Additional Documentation Requirements

  • Reconsideration or Disapproval of Protocols

    For research submissions voted for reconsideration or disapproval, the following information should be recorded in the minutes:

    • a summary of the primary reason(s) for such determination by the full-board IRB;
    • where applicable (i.e., wherein there was a vote for reconsideration or disapproval in the face of majority vote for approval), a summary of the unresolved controverted issues.
  • Regulatory Forms

    The research review coordinator will ensure that all criteria outlined on the regulatory forms are included in the meeting minutes.

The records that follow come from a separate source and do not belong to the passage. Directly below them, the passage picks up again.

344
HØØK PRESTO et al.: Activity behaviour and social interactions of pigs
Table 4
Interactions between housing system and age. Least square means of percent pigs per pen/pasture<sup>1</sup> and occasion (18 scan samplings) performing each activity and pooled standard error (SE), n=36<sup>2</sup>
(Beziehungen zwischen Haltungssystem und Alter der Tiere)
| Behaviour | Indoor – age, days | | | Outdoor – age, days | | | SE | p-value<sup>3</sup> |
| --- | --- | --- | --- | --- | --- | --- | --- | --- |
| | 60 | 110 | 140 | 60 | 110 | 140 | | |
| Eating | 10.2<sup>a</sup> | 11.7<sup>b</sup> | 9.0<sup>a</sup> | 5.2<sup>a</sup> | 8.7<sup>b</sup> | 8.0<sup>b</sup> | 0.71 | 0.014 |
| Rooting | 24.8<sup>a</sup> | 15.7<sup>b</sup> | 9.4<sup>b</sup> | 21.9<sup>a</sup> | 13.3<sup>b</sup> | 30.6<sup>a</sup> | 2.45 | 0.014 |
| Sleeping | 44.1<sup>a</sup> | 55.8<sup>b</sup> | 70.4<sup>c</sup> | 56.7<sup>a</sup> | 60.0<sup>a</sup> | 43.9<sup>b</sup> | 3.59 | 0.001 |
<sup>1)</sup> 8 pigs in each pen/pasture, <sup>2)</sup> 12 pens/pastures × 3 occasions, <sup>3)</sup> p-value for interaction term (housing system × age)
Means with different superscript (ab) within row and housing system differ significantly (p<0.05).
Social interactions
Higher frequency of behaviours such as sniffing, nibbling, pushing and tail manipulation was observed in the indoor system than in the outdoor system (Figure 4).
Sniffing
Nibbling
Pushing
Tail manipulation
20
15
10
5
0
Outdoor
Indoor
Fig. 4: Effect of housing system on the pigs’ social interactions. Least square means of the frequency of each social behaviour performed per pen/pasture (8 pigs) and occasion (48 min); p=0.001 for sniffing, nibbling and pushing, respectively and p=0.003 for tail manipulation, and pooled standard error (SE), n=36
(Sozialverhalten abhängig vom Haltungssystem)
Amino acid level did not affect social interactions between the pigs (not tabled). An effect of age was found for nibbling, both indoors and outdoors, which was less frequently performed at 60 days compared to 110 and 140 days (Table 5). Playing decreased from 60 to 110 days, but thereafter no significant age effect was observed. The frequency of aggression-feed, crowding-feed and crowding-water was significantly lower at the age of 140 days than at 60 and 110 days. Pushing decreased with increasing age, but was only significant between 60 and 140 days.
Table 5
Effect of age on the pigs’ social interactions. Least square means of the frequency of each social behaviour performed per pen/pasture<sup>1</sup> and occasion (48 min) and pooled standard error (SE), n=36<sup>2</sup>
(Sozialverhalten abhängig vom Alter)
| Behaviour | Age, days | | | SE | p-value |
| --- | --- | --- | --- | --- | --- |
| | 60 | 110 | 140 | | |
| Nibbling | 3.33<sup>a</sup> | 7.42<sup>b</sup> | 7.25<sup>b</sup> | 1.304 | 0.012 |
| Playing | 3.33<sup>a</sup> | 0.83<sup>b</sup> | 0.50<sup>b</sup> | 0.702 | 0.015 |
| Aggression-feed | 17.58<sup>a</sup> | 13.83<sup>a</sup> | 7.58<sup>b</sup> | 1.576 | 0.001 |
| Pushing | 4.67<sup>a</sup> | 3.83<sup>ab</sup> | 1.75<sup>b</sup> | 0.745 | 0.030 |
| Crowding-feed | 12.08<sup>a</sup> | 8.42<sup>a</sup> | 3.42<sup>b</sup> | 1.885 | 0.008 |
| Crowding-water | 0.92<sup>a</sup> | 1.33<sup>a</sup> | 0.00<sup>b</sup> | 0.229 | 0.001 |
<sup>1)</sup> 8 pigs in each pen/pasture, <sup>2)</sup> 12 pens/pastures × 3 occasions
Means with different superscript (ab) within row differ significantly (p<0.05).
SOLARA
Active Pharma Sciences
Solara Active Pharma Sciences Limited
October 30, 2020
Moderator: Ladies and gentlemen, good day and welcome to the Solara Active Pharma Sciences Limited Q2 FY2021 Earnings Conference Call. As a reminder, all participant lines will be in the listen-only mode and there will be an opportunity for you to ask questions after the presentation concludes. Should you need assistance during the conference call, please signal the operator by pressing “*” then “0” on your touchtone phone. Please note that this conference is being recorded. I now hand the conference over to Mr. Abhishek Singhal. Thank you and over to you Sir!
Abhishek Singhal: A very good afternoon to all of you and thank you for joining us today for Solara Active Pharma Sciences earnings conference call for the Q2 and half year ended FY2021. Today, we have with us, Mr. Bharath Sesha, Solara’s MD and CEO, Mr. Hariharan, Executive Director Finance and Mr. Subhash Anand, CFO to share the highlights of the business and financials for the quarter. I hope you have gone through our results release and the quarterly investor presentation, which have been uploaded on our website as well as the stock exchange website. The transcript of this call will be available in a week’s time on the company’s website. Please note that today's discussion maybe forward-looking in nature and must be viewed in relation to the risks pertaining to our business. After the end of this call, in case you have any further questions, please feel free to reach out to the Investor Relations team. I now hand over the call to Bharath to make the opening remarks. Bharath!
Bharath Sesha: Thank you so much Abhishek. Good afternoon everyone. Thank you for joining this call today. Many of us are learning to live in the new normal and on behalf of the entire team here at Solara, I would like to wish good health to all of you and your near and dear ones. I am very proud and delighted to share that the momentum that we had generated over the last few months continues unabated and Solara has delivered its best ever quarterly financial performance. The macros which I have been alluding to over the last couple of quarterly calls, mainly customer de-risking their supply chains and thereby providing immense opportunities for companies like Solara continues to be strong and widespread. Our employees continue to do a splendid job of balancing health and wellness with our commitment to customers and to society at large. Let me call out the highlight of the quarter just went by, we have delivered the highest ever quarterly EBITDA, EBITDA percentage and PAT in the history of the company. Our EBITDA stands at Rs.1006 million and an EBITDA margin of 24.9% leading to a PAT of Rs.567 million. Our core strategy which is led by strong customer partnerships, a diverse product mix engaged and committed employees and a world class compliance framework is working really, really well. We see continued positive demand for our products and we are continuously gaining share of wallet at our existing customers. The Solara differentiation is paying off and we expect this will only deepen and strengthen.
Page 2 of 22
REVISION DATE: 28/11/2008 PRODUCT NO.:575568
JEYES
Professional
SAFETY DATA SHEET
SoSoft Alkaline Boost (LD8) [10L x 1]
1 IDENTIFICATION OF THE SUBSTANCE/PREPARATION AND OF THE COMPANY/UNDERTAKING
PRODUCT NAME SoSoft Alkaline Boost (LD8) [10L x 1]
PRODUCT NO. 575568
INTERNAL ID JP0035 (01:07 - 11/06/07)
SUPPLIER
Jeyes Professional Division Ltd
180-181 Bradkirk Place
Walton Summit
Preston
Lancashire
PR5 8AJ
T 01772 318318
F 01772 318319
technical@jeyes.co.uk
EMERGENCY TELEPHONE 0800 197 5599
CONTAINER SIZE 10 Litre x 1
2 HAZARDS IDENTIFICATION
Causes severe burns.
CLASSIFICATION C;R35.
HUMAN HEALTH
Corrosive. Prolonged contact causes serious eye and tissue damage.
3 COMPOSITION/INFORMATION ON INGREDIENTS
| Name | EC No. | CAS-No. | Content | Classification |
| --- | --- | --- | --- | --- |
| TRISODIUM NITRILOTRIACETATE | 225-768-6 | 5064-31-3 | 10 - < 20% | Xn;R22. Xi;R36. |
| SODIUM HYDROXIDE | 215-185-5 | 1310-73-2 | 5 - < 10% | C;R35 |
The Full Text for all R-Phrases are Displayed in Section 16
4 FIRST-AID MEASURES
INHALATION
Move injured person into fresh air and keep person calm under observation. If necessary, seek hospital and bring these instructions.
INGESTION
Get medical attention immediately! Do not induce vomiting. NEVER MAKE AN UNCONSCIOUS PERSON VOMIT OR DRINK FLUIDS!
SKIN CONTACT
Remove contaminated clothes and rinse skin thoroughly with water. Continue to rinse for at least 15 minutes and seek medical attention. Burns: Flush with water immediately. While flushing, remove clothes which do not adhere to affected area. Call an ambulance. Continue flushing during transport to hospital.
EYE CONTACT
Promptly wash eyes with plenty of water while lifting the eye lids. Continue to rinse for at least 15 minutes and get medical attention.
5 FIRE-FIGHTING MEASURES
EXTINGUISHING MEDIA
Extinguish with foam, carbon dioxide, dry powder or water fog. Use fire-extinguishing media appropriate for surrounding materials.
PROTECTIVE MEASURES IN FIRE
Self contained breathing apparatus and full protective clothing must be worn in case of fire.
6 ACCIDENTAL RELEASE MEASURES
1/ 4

Approval and Utilization of Minutes

Minutes of the IRB committee meeting will be reviewed and accepted by the IRB Vice Chair overseeing the meeting and/or, if present at the meeting, by the IRB Chair or another IRB Vice Chair. Following their acceptance by an IRB Vice Chair or IRB Chair, the minutes of the IRB committee meeting will be directly used to generate written notifications of IRB decisions regarding the approval status of the research submission for dissemination to the listed principal investigator.

The minutes of the IRB committee meeting will be included with the materials prepared for review at the next convened meeting of the IRB committee, and will be voted for approval at the convened meeting. The minutes will be modified as necessary to obtain approval of the IRB committee. If modifications to the minutes affect the approval status of a research study, the Principal Investigator will be notified.

The Institutional Official has access to all approved IRB minutes through the OSIRIS system, including a listing of research studies granted final approval by the IRB.